The RSC was created in 2004 to provide regulatory input on “regional importance related to the development and operation of bulk electric transmission.” In approving the group’s creation, FERC recognized the need for a mechanism that facilitates regional consensus on critical issues related to transmission planning and operation.

The commission also made the RSC the first organization of state regulators from multiple states to be expressly granted authorities in a FERC-jurisdictional grid operator. The commissioners exercise this authority by determining whether and to what extent participation funding will be used for transmission improvements and whether license plate or postage-stamp rates will be used for the regional access charge.

The RSC has grown to 13 members with the recent addition of Montana commissioner Randall Pinocci. The membership will increase again with the RTO’s expansion into the Western Interconnection in April.

Two future members, Wyoming’s Mike Robinson and Arizona’s Nick Myers, watched from the sidelines. A third, Colorado’s Eric Blank, called in.

The committee also welcomed two new members in the Louisiana Public Service Commission’s Eric Skrmetta and the New Mexico Public Regulation Commission’s Greg Nibert. Skrmetta replaces Mike Francis, and Nibert takes over for Patrick O’Connell, who chaired the RSC in 2025.

Economic Consultant Approved

The RSC approved the selection of Bates White Economic Consulting to provide expertise in transmission cost allocation and evaluating its benefits.

The D.C.-based firm, chosen by the committee’s leadership from five respondents to a request for proposals, will be tasked with providing information and education, analyzing cost-allocation options for the SPP RTO region, a facilitate discussion among the committee’s members and its Cost Allocation Working Group.

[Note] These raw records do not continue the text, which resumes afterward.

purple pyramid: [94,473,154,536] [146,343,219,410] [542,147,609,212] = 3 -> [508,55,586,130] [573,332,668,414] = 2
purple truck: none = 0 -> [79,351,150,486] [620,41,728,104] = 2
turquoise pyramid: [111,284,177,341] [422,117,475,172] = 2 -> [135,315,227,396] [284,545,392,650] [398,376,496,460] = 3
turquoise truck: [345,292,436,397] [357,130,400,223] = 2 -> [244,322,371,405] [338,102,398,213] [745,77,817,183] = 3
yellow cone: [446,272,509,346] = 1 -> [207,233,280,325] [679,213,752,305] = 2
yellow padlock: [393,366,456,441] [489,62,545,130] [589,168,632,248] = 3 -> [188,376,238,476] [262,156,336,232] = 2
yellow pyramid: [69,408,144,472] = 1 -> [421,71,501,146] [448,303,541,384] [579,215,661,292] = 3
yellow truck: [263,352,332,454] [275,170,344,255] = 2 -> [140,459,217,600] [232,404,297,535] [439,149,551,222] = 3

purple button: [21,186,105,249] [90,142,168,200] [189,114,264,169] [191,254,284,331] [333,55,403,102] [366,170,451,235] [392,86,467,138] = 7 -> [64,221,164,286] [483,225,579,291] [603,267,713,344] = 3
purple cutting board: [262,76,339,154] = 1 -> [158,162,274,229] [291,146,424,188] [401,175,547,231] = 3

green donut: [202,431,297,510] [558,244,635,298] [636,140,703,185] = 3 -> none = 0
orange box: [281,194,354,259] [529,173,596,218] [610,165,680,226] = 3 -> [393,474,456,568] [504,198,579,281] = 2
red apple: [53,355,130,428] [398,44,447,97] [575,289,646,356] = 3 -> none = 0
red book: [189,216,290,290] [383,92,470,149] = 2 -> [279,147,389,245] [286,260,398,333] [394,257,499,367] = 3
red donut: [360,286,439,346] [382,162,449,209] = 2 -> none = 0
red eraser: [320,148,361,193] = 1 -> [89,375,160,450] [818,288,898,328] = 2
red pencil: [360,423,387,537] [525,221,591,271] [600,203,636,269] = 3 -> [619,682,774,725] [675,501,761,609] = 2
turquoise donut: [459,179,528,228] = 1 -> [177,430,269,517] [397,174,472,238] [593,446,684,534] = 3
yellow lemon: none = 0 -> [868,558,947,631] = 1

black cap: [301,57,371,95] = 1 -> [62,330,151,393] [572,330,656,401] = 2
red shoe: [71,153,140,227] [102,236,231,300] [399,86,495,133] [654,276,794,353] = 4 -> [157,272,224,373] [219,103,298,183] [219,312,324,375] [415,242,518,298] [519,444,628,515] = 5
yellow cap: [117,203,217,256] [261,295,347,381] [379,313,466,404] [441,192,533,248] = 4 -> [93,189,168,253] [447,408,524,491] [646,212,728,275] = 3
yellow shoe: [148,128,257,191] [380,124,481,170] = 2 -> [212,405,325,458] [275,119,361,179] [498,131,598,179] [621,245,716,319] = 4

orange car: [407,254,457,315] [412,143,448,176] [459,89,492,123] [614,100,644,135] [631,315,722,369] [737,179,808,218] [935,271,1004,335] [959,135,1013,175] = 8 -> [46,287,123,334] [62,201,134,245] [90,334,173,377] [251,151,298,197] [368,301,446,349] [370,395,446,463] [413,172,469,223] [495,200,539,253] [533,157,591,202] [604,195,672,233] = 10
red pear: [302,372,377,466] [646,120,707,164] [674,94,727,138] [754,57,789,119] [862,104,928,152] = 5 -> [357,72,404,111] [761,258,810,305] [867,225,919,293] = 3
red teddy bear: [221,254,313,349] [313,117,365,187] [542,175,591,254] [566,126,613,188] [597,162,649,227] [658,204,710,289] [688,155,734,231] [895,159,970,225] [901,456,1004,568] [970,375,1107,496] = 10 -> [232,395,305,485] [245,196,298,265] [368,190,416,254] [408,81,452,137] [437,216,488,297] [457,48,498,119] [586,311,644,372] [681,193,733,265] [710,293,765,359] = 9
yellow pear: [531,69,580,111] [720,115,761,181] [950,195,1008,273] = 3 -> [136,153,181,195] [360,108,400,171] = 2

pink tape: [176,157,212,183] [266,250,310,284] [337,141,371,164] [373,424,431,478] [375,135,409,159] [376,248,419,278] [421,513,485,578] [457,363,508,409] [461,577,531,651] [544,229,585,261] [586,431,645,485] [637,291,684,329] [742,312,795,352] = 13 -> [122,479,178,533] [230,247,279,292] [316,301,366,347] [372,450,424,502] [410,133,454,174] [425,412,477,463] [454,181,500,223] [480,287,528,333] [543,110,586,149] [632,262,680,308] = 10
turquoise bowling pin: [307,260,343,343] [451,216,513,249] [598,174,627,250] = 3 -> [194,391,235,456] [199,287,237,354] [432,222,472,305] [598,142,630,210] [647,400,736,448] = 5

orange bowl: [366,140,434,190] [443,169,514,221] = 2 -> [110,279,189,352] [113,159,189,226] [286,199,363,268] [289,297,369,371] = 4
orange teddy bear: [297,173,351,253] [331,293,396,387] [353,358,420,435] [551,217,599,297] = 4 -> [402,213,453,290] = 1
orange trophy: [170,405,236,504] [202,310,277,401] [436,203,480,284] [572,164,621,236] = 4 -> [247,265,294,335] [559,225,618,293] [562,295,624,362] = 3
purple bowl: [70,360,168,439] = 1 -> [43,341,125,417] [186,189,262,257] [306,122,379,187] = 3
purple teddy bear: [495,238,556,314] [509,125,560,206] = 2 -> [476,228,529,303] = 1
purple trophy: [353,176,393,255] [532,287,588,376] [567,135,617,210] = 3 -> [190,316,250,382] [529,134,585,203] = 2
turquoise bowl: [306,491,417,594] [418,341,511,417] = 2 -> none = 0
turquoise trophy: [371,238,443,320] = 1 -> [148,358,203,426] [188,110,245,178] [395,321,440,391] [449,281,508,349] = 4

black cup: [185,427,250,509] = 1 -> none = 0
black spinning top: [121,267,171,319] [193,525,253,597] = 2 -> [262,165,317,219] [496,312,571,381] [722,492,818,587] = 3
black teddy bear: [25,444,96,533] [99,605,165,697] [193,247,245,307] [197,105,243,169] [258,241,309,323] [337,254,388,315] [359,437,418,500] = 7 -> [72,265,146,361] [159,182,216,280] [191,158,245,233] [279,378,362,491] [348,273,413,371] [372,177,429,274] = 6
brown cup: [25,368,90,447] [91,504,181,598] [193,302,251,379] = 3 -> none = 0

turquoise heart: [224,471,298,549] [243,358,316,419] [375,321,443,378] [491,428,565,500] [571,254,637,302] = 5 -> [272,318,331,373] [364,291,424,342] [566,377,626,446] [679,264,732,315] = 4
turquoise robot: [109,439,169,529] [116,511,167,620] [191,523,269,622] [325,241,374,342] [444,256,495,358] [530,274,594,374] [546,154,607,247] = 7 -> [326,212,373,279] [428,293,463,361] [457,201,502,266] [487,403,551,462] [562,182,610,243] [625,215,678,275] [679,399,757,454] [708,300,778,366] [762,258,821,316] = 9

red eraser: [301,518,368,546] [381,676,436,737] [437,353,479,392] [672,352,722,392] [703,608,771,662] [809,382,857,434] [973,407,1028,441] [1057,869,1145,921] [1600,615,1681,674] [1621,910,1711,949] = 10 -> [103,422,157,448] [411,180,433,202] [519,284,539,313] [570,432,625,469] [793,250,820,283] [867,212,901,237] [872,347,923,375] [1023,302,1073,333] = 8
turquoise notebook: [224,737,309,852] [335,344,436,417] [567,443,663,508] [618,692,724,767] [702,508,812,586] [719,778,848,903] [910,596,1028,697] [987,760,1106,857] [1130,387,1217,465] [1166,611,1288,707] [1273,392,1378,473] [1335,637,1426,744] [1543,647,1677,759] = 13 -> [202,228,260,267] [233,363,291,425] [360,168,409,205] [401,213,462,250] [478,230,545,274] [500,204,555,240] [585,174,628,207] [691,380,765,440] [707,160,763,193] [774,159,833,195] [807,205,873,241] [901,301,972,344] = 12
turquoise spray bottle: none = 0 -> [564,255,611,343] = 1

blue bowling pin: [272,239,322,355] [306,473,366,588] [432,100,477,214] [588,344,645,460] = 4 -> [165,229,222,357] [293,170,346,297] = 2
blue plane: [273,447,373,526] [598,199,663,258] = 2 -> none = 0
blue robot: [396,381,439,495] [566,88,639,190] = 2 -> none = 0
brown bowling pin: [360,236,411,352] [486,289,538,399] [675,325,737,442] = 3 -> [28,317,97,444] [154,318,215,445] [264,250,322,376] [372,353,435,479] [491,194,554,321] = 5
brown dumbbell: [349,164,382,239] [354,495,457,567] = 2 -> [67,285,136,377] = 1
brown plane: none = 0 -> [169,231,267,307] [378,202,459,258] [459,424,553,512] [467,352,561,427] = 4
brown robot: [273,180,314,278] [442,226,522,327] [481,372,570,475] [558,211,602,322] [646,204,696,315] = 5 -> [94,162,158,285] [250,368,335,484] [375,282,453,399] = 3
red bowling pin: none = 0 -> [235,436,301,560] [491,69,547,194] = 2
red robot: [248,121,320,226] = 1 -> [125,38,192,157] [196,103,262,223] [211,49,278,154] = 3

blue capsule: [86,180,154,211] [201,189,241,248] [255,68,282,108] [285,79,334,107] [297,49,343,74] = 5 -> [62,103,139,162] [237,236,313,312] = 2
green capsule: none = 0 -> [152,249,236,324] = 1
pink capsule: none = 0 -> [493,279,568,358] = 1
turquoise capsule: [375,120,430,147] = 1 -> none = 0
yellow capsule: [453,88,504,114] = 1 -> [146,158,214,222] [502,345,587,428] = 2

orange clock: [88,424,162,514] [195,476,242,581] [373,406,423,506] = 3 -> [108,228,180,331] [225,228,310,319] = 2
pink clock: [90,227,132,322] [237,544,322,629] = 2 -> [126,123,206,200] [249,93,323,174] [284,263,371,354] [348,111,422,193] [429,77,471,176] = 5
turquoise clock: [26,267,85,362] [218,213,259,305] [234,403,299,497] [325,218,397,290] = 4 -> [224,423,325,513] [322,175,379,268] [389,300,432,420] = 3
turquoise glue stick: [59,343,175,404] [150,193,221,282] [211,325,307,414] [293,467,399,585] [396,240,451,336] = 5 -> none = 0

“I feel this is an indication of the increased focus on cost allocation by the RSC,” Texas’ Kathleen Jackson told her fellow commissioners during their February open meeting, noting the consultant is a first in “recent times.”

The commissioners also agreed to sunset the Improved Resource Availability Task Force, which was formed in the aftermath of 2021’s Winter Storm Uri. The group carried out recommendations from SPP’s post-storm report, ensuring generators have reliable fuel and the grid operator improves how it plans for and manages resource availability.

The task force handed off its leftover items to the Resource and Energy Adequacy Leadership Team when the latter was formed in 2023.

“The issues have been challenging, but I think the REAL Team has really stood up, stepped up and developed much-needed policies that strengthen reliability across the entire footprint,” Nickell said. “Some of the favorable outcomes from [January’s winter storm] were a result of a lot of the work that the REAL Team did … and all the stakeholders that played a role along the way.”